Based on the real-life efforts of former prison administrator Thomas O. Murton to reform Tucker and Cummins Prison Farms in Arkansas in 1967-68. The film was based on the 1969 book, "Accomplices to the Crime: The Arkansas Prison Scandal" by Murton and Joe Hyams. Murton also served as a technical adviser for the film.
Making his film debut, Nicolas Cage appears as an extra. This was also the first credited film of Morgan Freeman.
The "warden impersonating a prisoner" story element was fictionalized, and was not derived from Thomas O. Murton's experiences. It has been suggested that this plot device was inspired by Sing Sing Prison Warden Thomas Mott Osborne, who, in 1913, under an assumed name, had had himself committed to New York's Auburn State Penitentiary.

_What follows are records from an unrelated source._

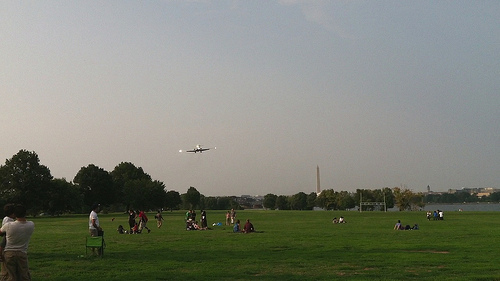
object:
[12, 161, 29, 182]
leaves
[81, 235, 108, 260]
chair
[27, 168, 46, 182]
leaves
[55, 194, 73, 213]
leaves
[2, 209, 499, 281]
grass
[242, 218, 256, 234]
people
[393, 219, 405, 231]
people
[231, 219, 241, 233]
people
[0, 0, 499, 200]
cloud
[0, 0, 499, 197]
sky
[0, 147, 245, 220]
tree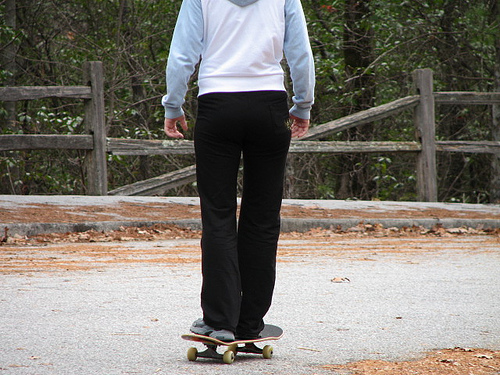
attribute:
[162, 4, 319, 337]
person — skateboarding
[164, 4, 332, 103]
shirt — blue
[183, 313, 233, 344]
shoe — gray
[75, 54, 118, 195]
post — wood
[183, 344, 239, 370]
wheels — white, yellow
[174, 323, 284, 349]
skateboard — black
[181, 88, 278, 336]
pants — black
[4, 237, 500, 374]
road — paved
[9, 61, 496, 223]
fence — picket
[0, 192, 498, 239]
pavement — gray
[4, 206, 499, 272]
ground — orange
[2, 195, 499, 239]
sidewalk — gray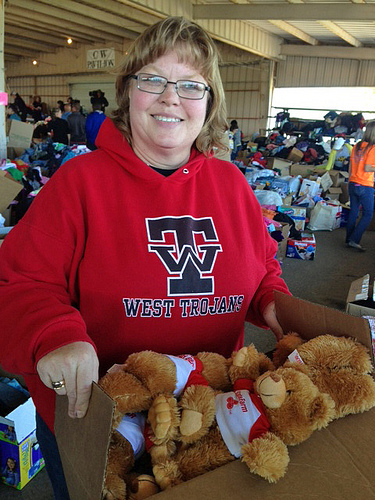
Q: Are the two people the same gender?
A: Yes, all the people are female.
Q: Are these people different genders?
A: No, all the people are female.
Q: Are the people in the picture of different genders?
A: No, all the people are female.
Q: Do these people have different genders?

Over 6,500 people applied to be extras in the movie, while the film itself features up to 1,000 prisoners at any one time. The movie features several retired prison guards from various jails, including the formerly active Junction City Prison, where the film was shot. When casting, the production contacted half-way houses, employment offices, and parole officers to find newly released ex-cons. Stuart Rosenberg was keen to use as many real-life ex-convicts as possible, because he maintained that they move and talk a particularly way, and that was usually very cautiously.
The punishment, conditions, corruption, and violence within the prison, depicted in this film, based on the Tucker State Prison Farm and Cummins State Prison Farm prison scandal, became the subject of the common law case of Holt v. Sarver (Arkansas) where it was determined that the Arkansas Prison System violated inmates constitutional rights.